Même si la Suisse se résout à introduire le système de la retenue auprès de l’agent payeur, il ne pourrait néanmoins s’agir que d’une solution à moyen terme. Les pressions internationales sur son secret bancaire pourraient, en effet, devenir trop fortes pour que la Suisse puisse réussir à le conserver bien longtemps : pressions venant de l’UE, bien sûr, mais également de l’OCDE. Cette dernière, qui plaide depuis quelques années pour plus d’ouverture de la part de ses membres (dont la Suisse) en matière d’accès aux informations bancaires à des fins fiscales concernant les non-résidents, a entrepris, par l’adoption des Principes directeurs pour le traitement des régimes fiscaux préférentiels dommageables, de les inciter à mettre fin à ce qu’elle qualifie de <pratiques fiscales dommageables>, de manière à ce que celle-ci soient éliminées d’ici au 31 décembre 2005.

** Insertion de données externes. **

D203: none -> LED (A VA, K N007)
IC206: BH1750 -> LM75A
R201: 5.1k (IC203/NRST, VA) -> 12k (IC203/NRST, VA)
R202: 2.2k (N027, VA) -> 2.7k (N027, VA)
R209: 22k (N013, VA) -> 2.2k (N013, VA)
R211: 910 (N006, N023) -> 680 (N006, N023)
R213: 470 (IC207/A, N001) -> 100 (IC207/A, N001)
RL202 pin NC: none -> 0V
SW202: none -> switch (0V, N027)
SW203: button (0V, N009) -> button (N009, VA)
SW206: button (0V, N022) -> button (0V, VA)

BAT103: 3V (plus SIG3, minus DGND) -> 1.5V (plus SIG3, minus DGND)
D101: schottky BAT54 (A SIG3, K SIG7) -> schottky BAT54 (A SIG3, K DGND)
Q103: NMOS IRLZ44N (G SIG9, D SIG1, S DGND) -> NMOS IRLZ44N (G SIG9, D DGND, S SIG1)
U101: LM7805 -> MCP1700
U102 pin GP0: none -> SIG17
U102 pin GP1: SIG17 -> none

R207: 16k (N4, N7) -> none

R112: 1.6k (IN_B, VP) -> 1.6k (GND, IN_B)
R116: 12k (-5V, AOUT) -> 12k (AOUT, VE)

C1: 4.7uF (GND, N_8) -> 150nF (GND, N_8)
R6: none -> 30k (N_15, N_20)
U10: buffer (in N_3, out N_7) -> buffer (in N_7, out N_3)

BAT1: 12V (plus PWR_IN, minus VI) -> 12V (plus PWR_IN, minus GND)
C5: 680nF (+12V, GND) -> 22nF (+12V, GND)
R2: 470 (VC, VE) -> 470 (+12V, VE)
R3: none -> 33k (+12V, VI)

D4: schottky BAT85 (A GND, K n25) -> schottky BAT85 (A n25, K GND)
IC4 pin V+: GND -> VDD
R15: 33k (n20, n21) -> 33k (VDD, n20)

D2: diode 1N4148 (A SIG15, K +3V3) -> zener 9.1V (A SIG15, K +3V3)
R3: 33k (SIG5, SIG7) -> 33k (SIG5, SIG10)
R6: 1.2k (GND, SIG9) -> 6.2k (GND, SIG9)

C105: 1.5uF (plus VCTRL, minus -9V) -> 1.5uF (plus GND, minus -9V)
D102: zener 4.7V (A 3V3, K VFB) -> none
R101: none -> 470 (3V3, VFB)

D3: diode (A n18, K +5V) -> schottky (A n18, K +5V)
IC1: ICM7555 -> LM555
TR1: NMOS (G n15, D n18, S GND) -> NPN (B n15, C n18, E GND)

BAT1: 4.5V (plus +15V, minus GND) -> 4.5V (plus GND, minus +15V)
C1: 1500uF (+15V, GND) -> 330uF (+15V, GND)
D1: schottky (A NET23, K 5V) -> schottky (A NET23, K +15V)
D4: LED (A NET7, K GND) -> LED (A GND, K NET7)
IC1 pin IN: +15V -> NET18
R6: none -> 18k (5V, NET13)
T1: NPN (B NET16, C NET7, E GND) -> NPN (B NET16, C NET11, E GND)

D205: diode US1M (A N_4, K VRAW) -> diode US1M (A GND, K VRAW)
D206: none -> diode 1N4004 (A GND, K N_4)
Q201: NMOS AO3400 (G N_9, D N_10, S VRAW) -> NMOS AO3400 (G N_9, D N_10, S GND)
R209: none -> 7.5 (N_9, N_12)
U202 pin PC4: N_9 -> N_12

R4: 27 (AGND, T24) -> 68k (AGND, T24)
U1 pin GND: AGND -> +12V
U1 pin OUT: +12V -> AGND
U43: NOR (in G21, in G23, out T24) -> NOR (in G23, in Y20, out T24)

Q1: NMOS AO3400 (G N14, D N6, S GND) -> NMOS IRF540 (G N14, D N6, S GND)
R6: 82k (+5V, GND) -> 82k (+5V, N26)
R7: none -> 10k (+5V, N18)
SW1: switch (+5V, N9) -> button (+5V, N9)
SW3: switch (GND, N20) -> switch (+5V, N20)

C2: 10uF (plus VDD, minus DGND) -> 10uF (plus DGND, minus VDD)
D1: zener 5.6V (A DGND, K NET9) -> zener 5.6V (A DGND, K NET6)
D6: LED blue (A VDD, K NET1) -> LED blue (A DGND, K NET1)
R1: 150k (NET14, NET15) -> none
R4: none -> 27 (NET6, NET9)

Quoi qu’il en soit, certains acteurs de la place financière suisse ont bien compris la menace qui plane sur le secret bancaire, et n’ont pas attendu les demandes pressantes de l’UE et de l’OCDE pour entreprendre une mutation de leurs pratiques bancaires. Ainsi, les deux plus grandes banques suisses, l’UBS (Union des banques suisses) et le Credit suisse Group, de même que quelques établissements de gestion de fortune, misent déjà davantage sur leurs produits et leurs réseaux de distribution que sur le secret bancaire. La mutation a donc commencé. Les banquiers privés n’auront éventuellement d’autre choix que d’entreprendre un processus analogue. Leurs mises en garde sur les dommages potentiels causés à la place financière suisse par l’abolition du secret bancaire n’y changeront rien; elles n’auront pour seul effet que de retarder l’inévitable.